So we had D-Code in Bangalore recently. By its very inherent nature of being informative and a cornucopia of knowledge, D-Code Bangalore summed up being a podium of complete entertainment. I will share my experience during participation in the D-Code hackathon challenge.
EDIT:: I won the first runner-up award for the submission.
SAP D-Code What The Hack Challenges
I was strongly inclined towards challenge #2. There was a provision for showcasing the demo for the hackathon just two days later. So, I had two days to build something up. TWO DAYS….
The Final App
Okay, lets go back to square one and prepare the set of requirements:
1. Mobile app for employees for raising requests
2. Desktop app for admin for consolidating the requests
3. Route optimization
4. Analytics and charts
The Technology Stack
1. Front end - jQM
2. Server - Node.js
3. Database - MongoDb
Route Optimization and consolidation
Now this is a big problem. I think that manual consolidation was the cause behind non-optimized routes. Real time traffic or blockades are contingencies which we are not looking at right now. I decided to focus on automated consolidation.
So, employees could raise requests for availing the service with departure time set to either 9:30pm, 10:30 pm or 11:30pm. Then the admin gets the list of requests. Now, the process of automation should first group the requests based on their time slot and then club them in an efficient way and let the admin allot cabs to each group. I also thought it would be good if the admin also had control over the groups formation. Clustering was what I needed to implement.
1. Grouping/clustering will depend on proximity of the destination drop points.
2. Geocodedestination addresses to get <lat, lng> vectors :: I used Google's API for client side geocoding
3. Haversine formula to compute distance between two <lat, lng> pair :: this link helped me
4. k-Means to cluster the destination points :: thanks to the data mining graduation course I took :smile:
I asked a couple of my colleagues who are regular consumers of this service. They provided some insights about the approximate volume of requests per time slot (which turned out to be ~ 120-140). Okay that's not a big number. I was wondering if I could try out pushing the cluster computation to the client. The number suggested me that I could.
k-Means in the browser
The admin console would be average at read/writes. So, from performance POV, I thought it’s a nice use case for testing multi-threading environment in the browser. Web Workers !
The k-Means implementation runs in a worker thread and the main app is completely hassle free. It computes the clusters and communicates the same to the main app thread.
Okay, now I had the clusters. I had to call them something, right? Best way I thought was to find the centroid of each cluster (which is a <lat, lng> pair) and reverse geocode it to find the address of the centroid. So, my clusters looked like:
Now, to implement admin enhanced control, I thought of letting the admin transfer employees from one cluster to another. For e.g., the "Brookfield, Bangalore" cluster and the "Whitefield, Bangalore" cluster are not that far (even though the containing points are not in the same cluster). So, the admin could transfer the employee under the latter cluster to the former (drag and drop html5 API).
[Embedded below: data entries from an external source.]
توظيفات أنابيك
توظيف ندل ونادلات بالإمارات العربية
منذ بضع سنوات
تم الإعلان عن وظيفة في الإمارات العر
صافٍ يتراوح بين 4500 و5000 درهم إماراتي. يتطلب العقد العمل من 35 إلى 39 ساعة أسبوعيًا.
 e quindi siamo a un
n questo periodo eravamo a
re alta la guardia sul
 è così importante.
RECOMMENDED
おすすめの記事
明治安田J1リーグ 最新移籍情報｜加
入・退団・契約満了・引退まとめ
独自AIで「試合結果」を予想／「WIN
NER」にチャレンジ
The "select a cab" allows the admin to manually allot (multiple) cabs to the cluster.
The NOTIFY button on each cluster will send email notification to all employees contained. I used nodemailer node module for achieving this. The notification mail contains the departure time and the taxi number allotted to the user.
Analytics and Charts
The analytics include:
1. Monitoring traffic/request volume for each time slot.
2. Monitoring the active clusters.
1. Text and data compression was enabled at the node.js server to send fewer bytes on the wire.
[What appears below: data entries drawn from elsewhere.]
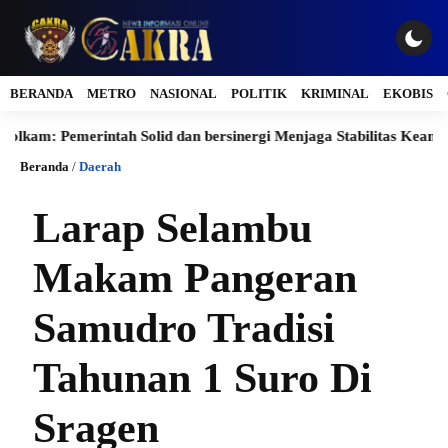
BERANDA
METRO
NASIONAL
POLITIK
KRIMINAL
EKOBIS
emerintah Solid dan bersinergi Menjaga Stabilitas Keamanan Nasi
Beranda
/
Daerah
Larap Selambu
Makam Pangeran
Samudro Tradisi
Tahunan 1 Suro Di
Sragen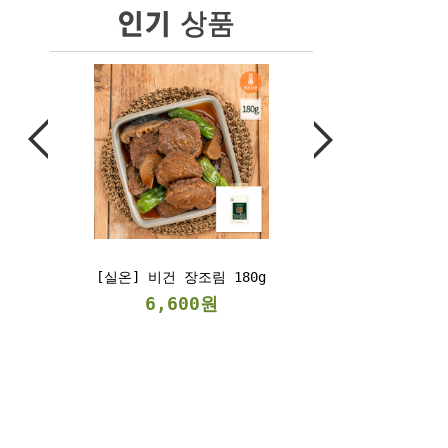
[실온] 비건 장조림 180g
[냉동] 베지스테
300g/2kg
6,600원
6,900원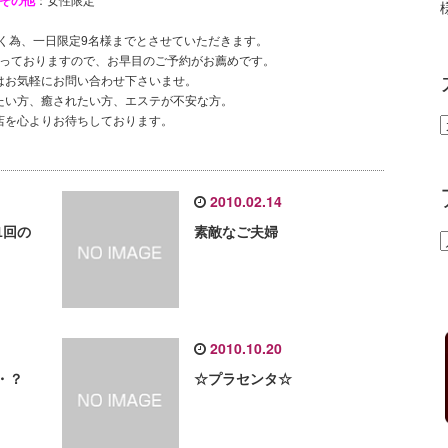
その他
：女性限定
く為、一日限定9名様までとさせていただきます。
っておりますので、お早目のご予約がお薦めです。
はお気軽にお問い合わせ下さいませ。
たい方、癒されたい方、エステが不安な方。
店を心よりお待ちしております。
2010.02.14
1回の
素敵なご夫婦
2010.10.20
・？
☆プラセンタ☆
2. The app is not image heavy which makes it light weight. Conditional usage of WebP image format (if user-agent is Chrome) helps send 26% smaller lossless images.
3. At the db layer, the final information stored contains an assorted document containing clusters, the employees within them and the cabs allotted to them. This justifies the usage of Mongodb over MySQL making it conducive for lesser aggregation queries and better response time.
4. The fact that there are at most ~120-140 employees per time slot, the decision of pushing clustering to the client reduces server round trips.
5. Taking advantage of multi-threading capabilities using HTML5 Web Workers API, the performance of the main thread is not compromised.
So, overall a wonderful experience. It also served as a theoretical computer science refresher for me. Looking forward to listening from your side !!